# Royal Canine puppy food



## Madisonmj97 (Mar 10, 2014)

I just got my pup Royal Canine puppy food specifically for german shepherd puppies... is it a good brand?? He seems to like it.


----------



## Doc (Jan 13, 2009)

My pups liked the Maxi breed better than the German shepherd brand. If he is eating, stick with it. You will hear a bunch of folks on here tell you it isn't any good, its expensive, the ingredient are crap, blah, blah, blah. Most of that comes from reading the label and not understanding or appreciating the research behind the product. If your dog eats it, does well on it, and you can afford it, I would keep using it.


----------



## kr16 (Apr 30, 2011)

Madisonmj97 said:


> I just got my pup Royal Canine puppy food specifically for german shepherd puppies... is it a good brand?? He seems to like it.

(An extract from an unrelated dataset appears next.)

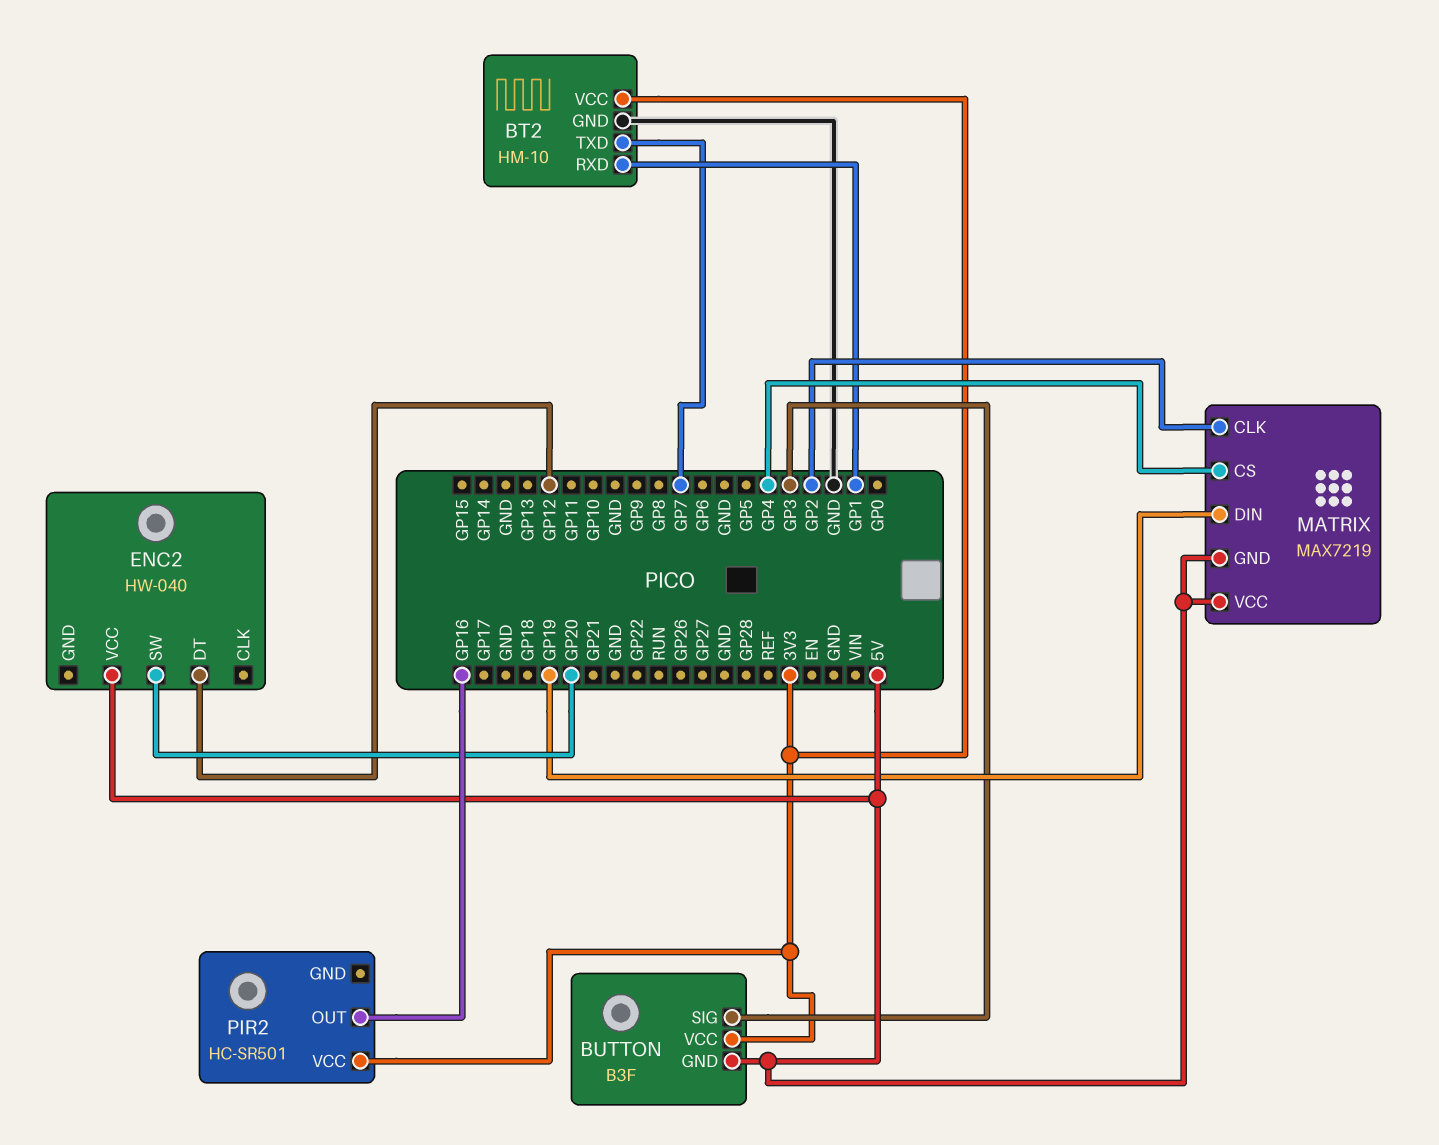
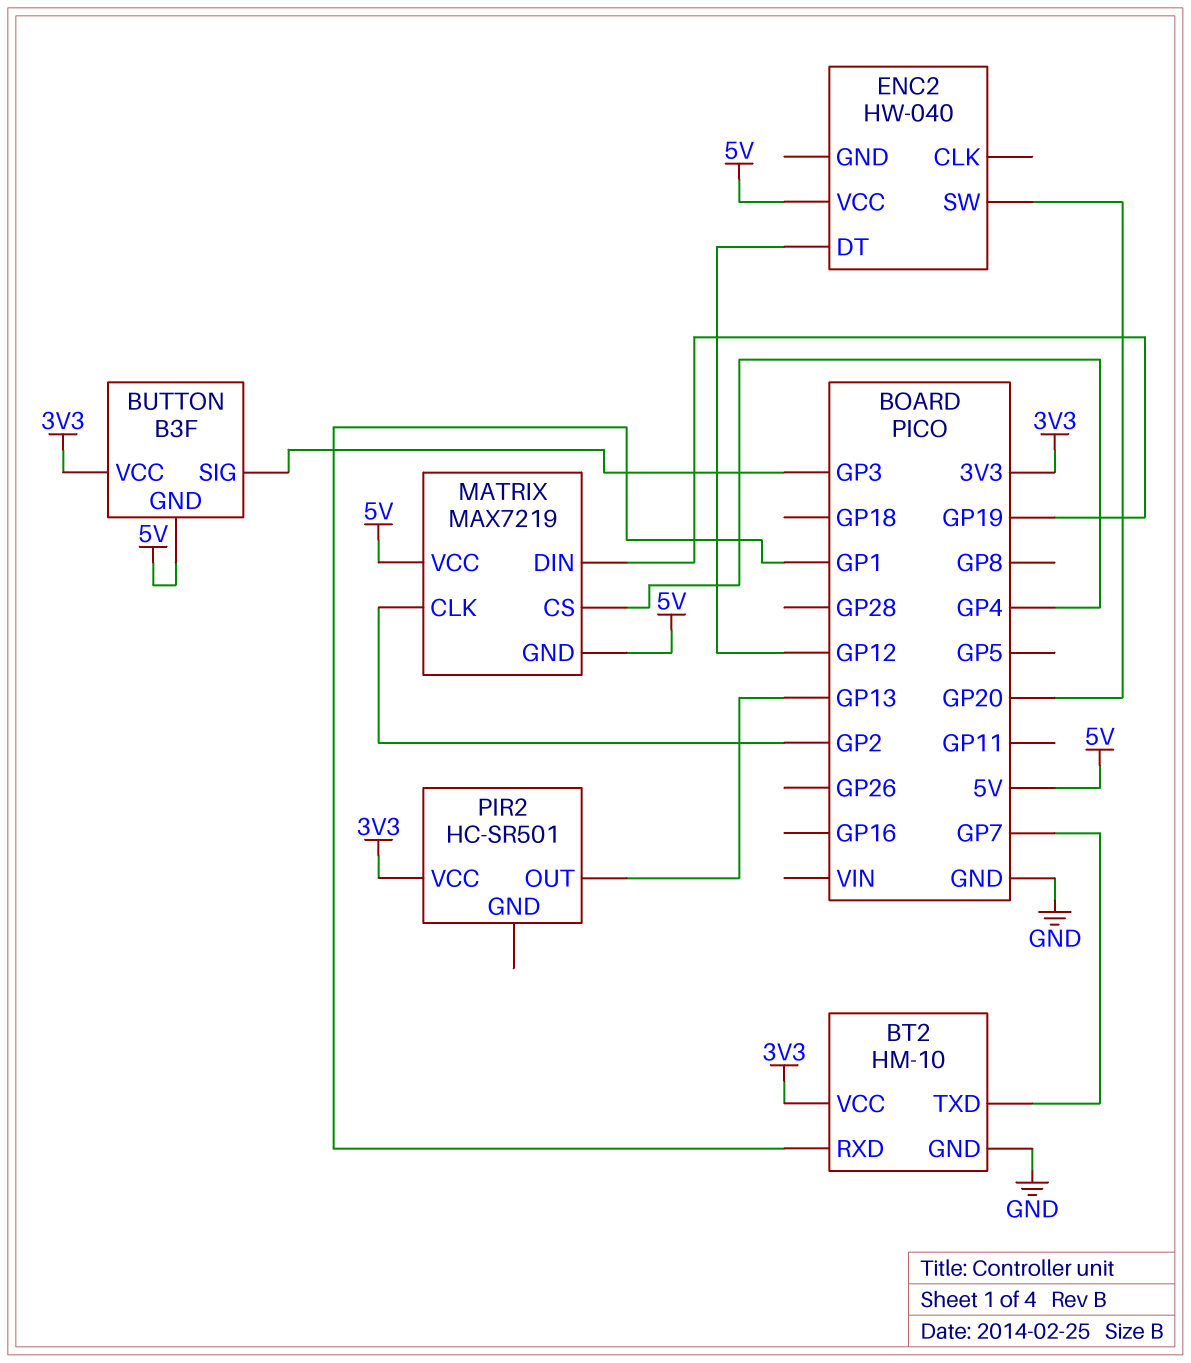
PIR2 pin OUT: GP16 -> GP13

Its a marketing ploy and not good food. The Poodle formula is a lot cheaper. Pretty much all the formulas have the same ingredients. Its equivalent to Doritos with by products.

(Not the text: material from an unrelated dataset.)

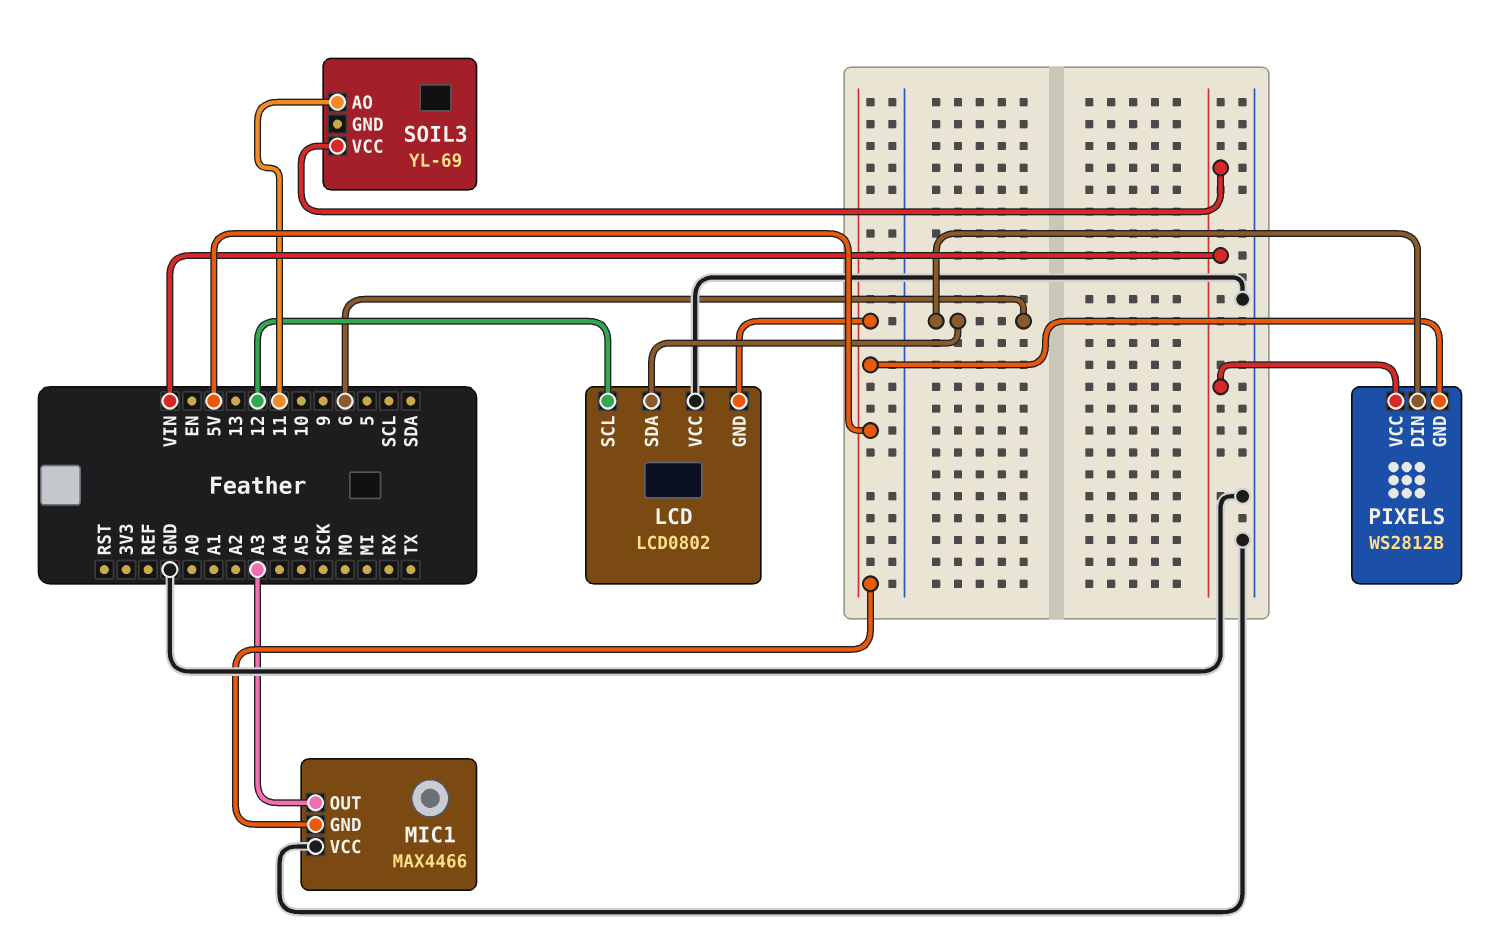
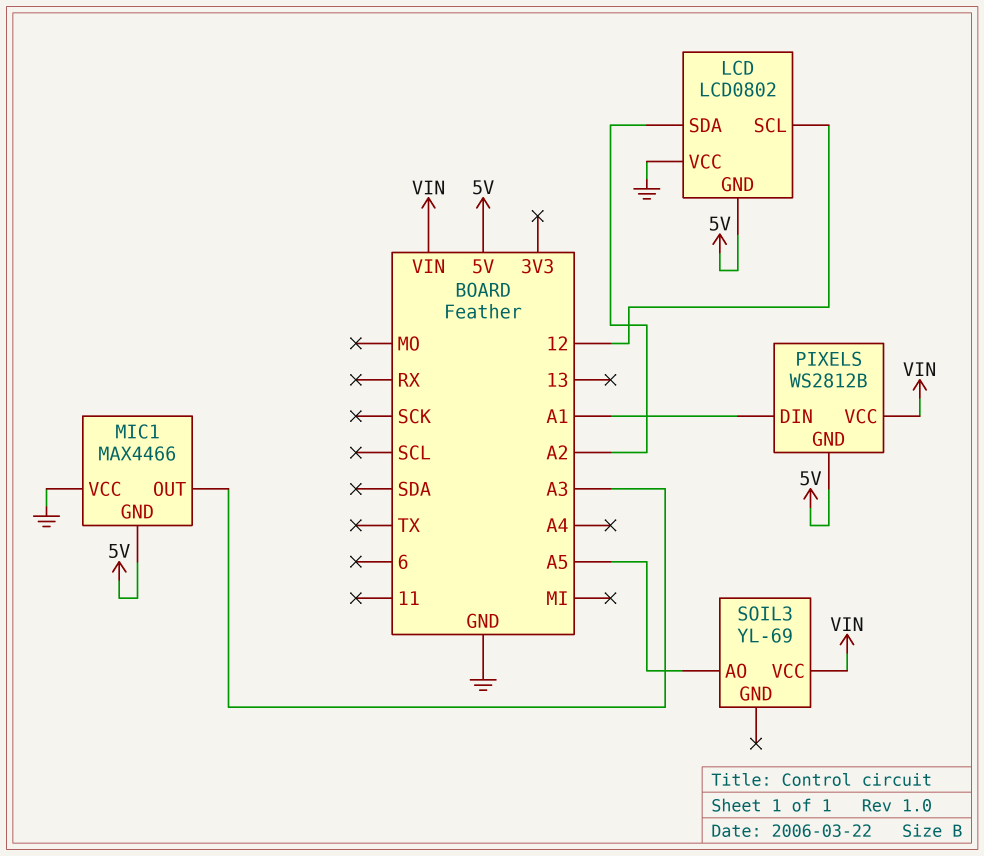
LCD pin SDA: 6 -> A2
PIXELS pin DIN: 6 -> A1
SOIL3 pin AO: 11 -> A5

Home Royal Canin USA / Products / Products / Dog Products / BREED HEALTH NUTRITION? / German Shepherd Puppy - Royal Canin

Home Royal Canin USA / Products / Products / Dog Products / BREED HEALTH NUTRITION? / Poodle Puppy - Royal Canin

Royal Canin Breed-Specific Puppy Food | Review and Rating


----------



## kr16 (Apr 30, 2011)

This is another good read

Royal Canin Says… | Truth about Pet Food


----------



## K9POPPY (Mar 6, 2014)

You will probably get 1000 different answers here, food is a really hot topic that readers love to give their opinions on- No comment on Royal Canin from me- if you are interested in evaluating dog foods for yourself, I will recommend dogfoodadvisor.com. Excellent food reviews with the facts and numbers needed for evaluation. Period. IMHO, BOB


----------



## Harry and Lola (Oct 26, 2013)

For some reason, I've always had my puppies on Royal Canin when they were pups but never continue with it. I think there are better kibble available, but all depends on your finances and whether you want to go with grain free or a particular protein.


----------